While it is difficult enough to teach children the importance of disclosing sexual abuse – that is, the negative side of sexuality – for some parents it is equally difficult to teach about positive sexuality.  This is where sexual health educators step in.  Given the opportunity, parents can easily brainstorm a list of what they understand to be a sexually healthy person.  In my workshops on raising sexually healthy children, parents’ lists always include respect of self and others as well as communication – the ability to say yes and to say no.  Children can be taught these principles from an early age.  They are the building blocks of consent and empathy.  The school is their partner in this critical education.

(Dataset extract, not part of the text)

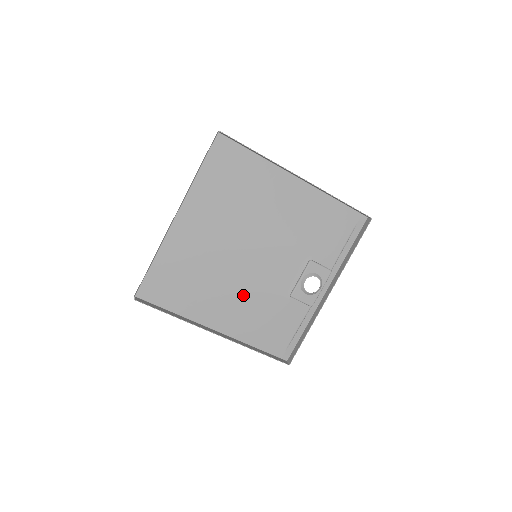
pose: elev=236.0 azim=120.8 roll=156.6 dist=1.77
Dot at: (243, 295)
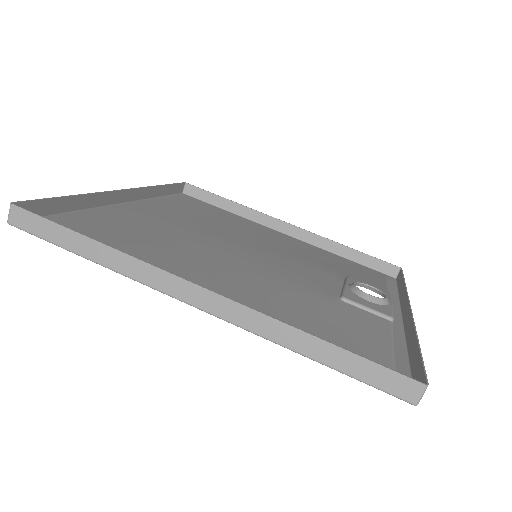
Dot at: (248, 280)
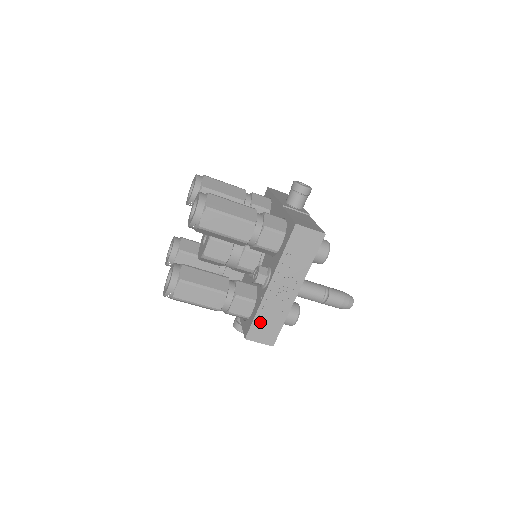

Aside from laying charges, the state has an education and advocacy role to play.  The Ontario government recently launched a campaign against sexual violence with these ads: http://www.ontario.ca/home-and-community/we-can-all-help-stop-sexual-violence).  One includes a scenario which I have often described in the classroom: When you send a sext message and/or photo, you never know who is on the receiving end.  I remember discussing this point with a group of young people in a shelter.  I asked if they had ever received a sext message. One participant took his cell out to read us one he had just received, nicely illustrating my point.

The law cannot go very far in addressing the education piece.  It is the parents and the Waterloo Region school board that have their work cut out for them.  One hopes they are up for the task.